| PROBLEM DETAILS |
Your answer must be an exact transcription of every record below, with the pictures omitted.
BEGIN PROVIDED INFORMATION
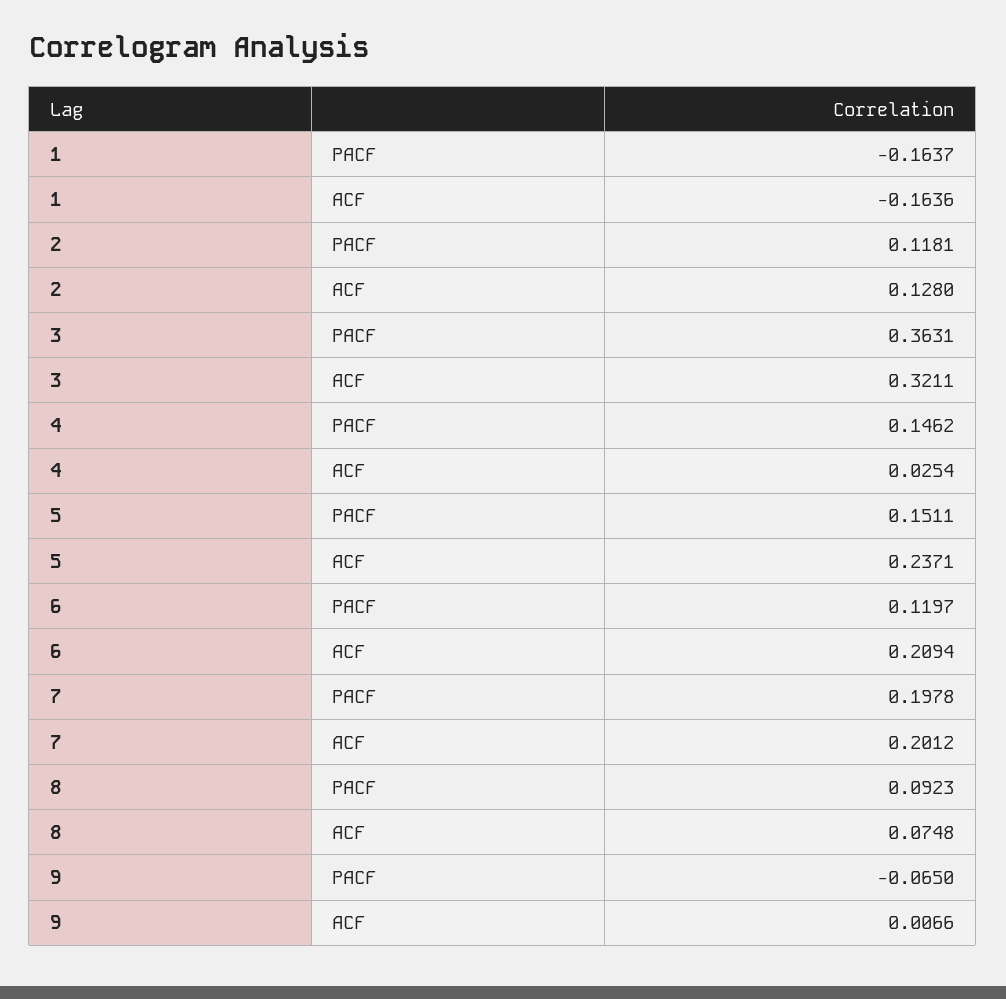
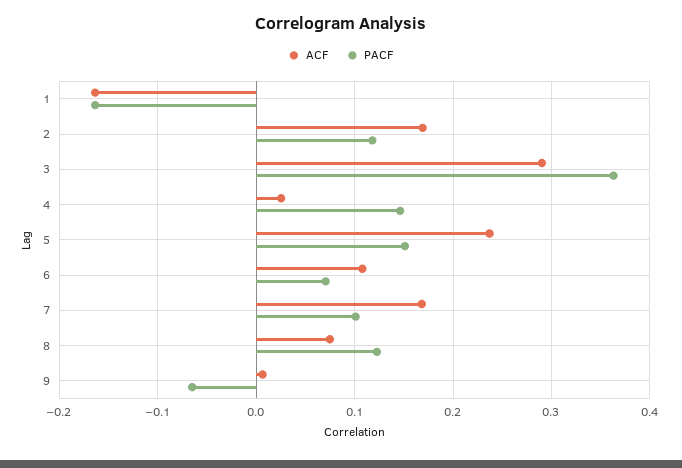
  {
    "PACF": {
      "1": -0.1637,
      "2": 0.1181,
      "3": 0.3631,
      "4": 0.1462,
      "5": 0.1511,
-     "6": 0.1197,
+     "6": 0.07,
-     "7": 0.1978,
+     "7": 0.1,
-     "8": 0.0923,
+     "8": 0.12,
      "9": -0.065
    },
    "ACF": {
      "1": -0.1636,
-     "2": 0.128,
+     "2": 0.17,
-     "3": 0.3211,
+     "3": 0.29,
      "4": 0.0254,
      "5": 0.2371,
-     "6": 0.2094,
+     "6": 0.11,
-     "7": 0.2012,
+     "7": 0.17,
      "8": 0.0748,
      "9": 0.0066
    }
  }

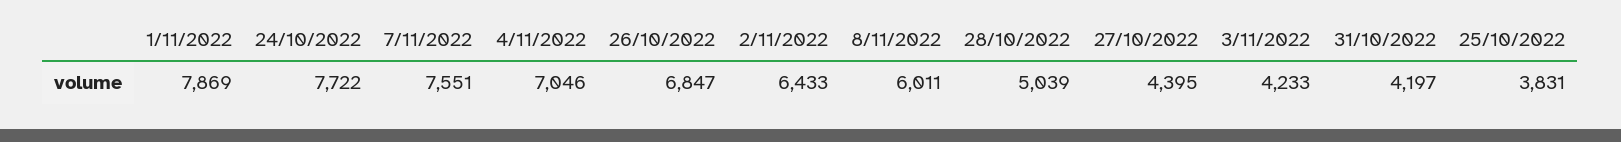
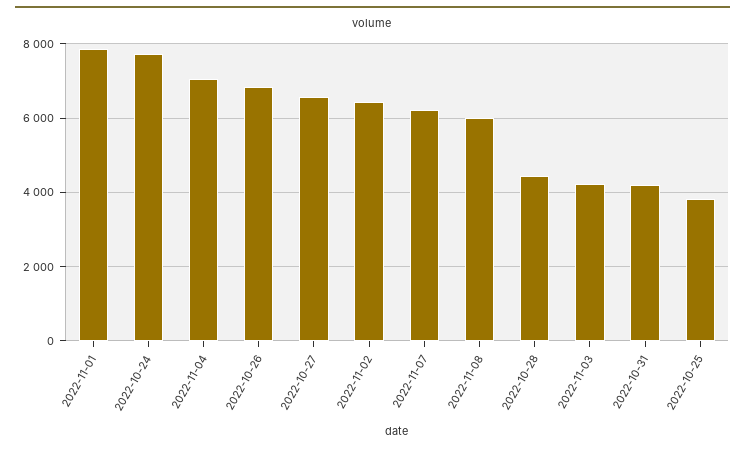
  {
    "1/11/2022": 7869,
    "24/10/2022": 7722,
-   "7/11/2022": 7551,
+   "7/11/2022": 6200,
    "4/11/2022": 7046,
    "26/10/2022": 6847,
    "2/11/2022": 6433,
    "8/11/2022": 6011,
-   "28/10/2022": 5039,
+   "28/10/2022": 4400,
-   "27/10/2022": 4395,
+   "27/10/2022": 6600,
    "3/11/2022": 4233,
    "31/10/2022": 4197,
    "25/10/2022": 3831
  }

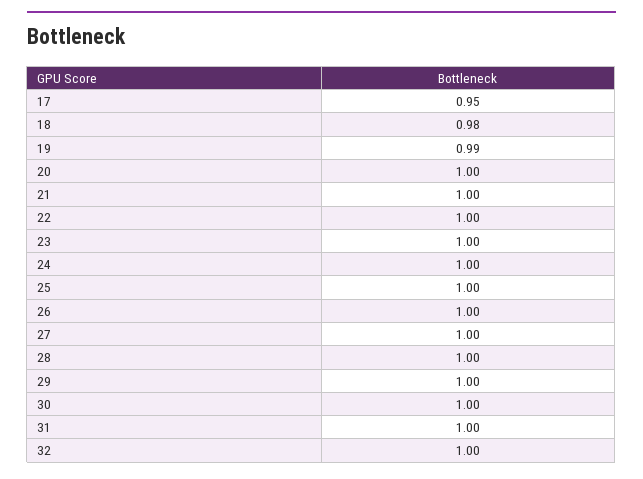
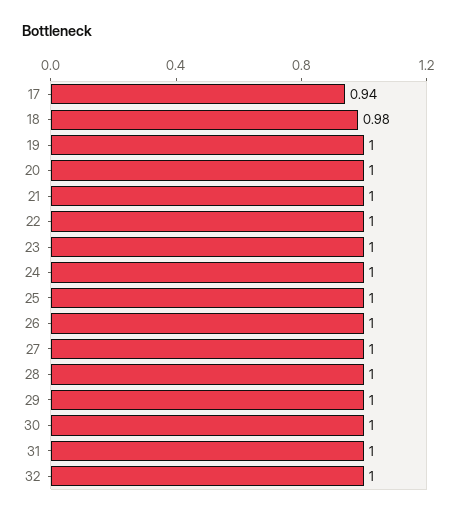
  {
-   "17": 0.95,
+   "17": 0.94,
    "18": 0.98,
-   "19": 0.99,
+   "19": 1,
    "20": 1,
    "21": 1,
    "22": 1,
    "23": 1,
    "24": 1,
    "25": 1,
    "26": 1,
    "27": 1,
    "28": 1,
    "29": 1,
    "30": 1,
    "31": 1,
    "32": 1
  }

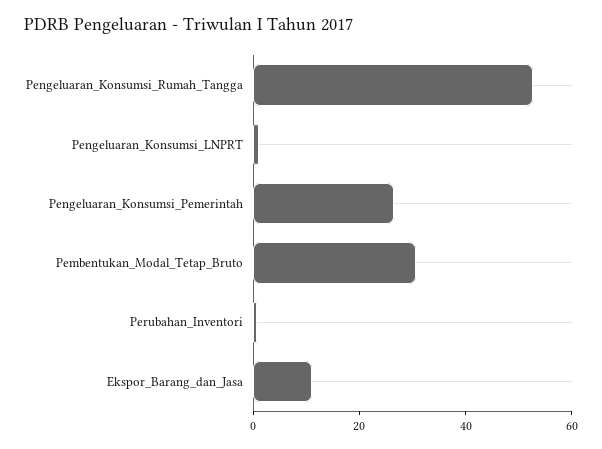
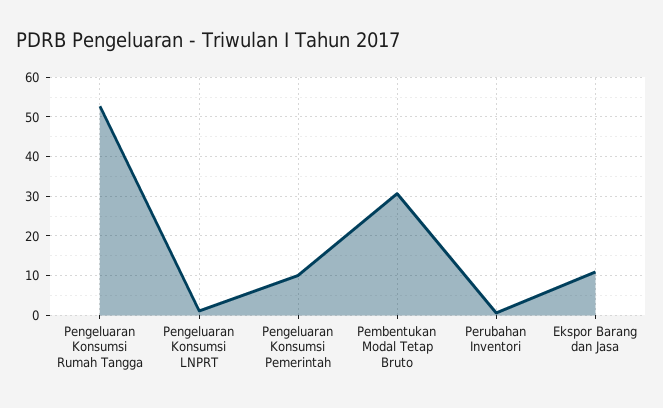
  {
    "Pengeluaran_Konsumsi_Rumah_Tangga": 52,
    "Pengeluaran_Konsumsi_LNPRT": 2,
-   "Pengeluaran_Konsumsi_Pemerintah": 25,
+   "Pengeluaran_Konsumsi_Pemerintah": 10,
    "Pembentukan_Modal_Tetap_Bruto": 30,
    "Perubahan_Inventori": 0,
    "Ekspor_Barang_dan_Jasa": 10
  }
END PROVIDED INFORMATION
| REPLY TO THE EXERCISE |
  {
    "PACF": {
      "1": -0.1637,
      "2": 0.1181,
      "3": 0.3631,
      "4": 0.1462,
      "5": 0.1511,
-     "6": 0.1197,
+     "6": 0.07,
-     "7": 0.1978,
+     "7": 0.1,
-     "8": 0.0923,
+     "8": 0.12,
      "9": -0.065
    },
    "ACF": {
      "1": -0.1636,
-     "2": 0.128,
+     "2": 0.17,
-     "3": 0.3211,
+     "3": 0.29,
      "4": 0.0254,
      "5": 0.2371,
-     "6": 0.2094,
+     "6": 0.11,
-     "7": 0.2012,
+     "7": 0.17,
      "8": 0.0748,
      "9": 0.0066
    }
  }

  {
    "1/11/2022": 7869,
    "24/10/2022": 7722,
-   "7/11/2022": 7551,
+   "7/11/2022": 6200,
    "4/11/2022": 7046,
    "26/10/2022": 6847,
    "2/11/2022": 6433,
    "8/11/2022": 6011,
-   "28/10/2022": 5039,
+   "28/10/2022": 4400,
-   "27/10/2022": 4395,
+   "27/10/2022": 6600,
    "3/11/2022": 4233,
    "31/10/2022": 4197,
    "25/10/2022": 3831
  }

  {
-   "17": 0.95,
+   "17": 0.94,
    "18": 0.98,
-   "19": 0.99,
+   "19": 1,
    "20": 1,
    "21": 1,
    "22": 1,
    "23": 1,
    "24": 1,
    "25": 1,
    "26": 1,
    "27": 1,
    "28": 1,
    "29": 1,
    "30": 1,
    "31": 1,
    "32": 1
  }

  {
    "Pengeluaran_Konsumsi_Rumah_Tangga": 52,
    "Pengeluaran_Konsumsi_LNPRT": 2,
-   "Pengeluaran_Konsumsi_Pemerintah": 25,
+   "Pengeluaran_Konsumsi_Pemerintah": 10,
    "Pembentukan_Modal_Tetap_Bruto": 30,
    "Perubahan_Inventori": 0,
    "Ekspor_Barang_dan_Jasa": 10
  }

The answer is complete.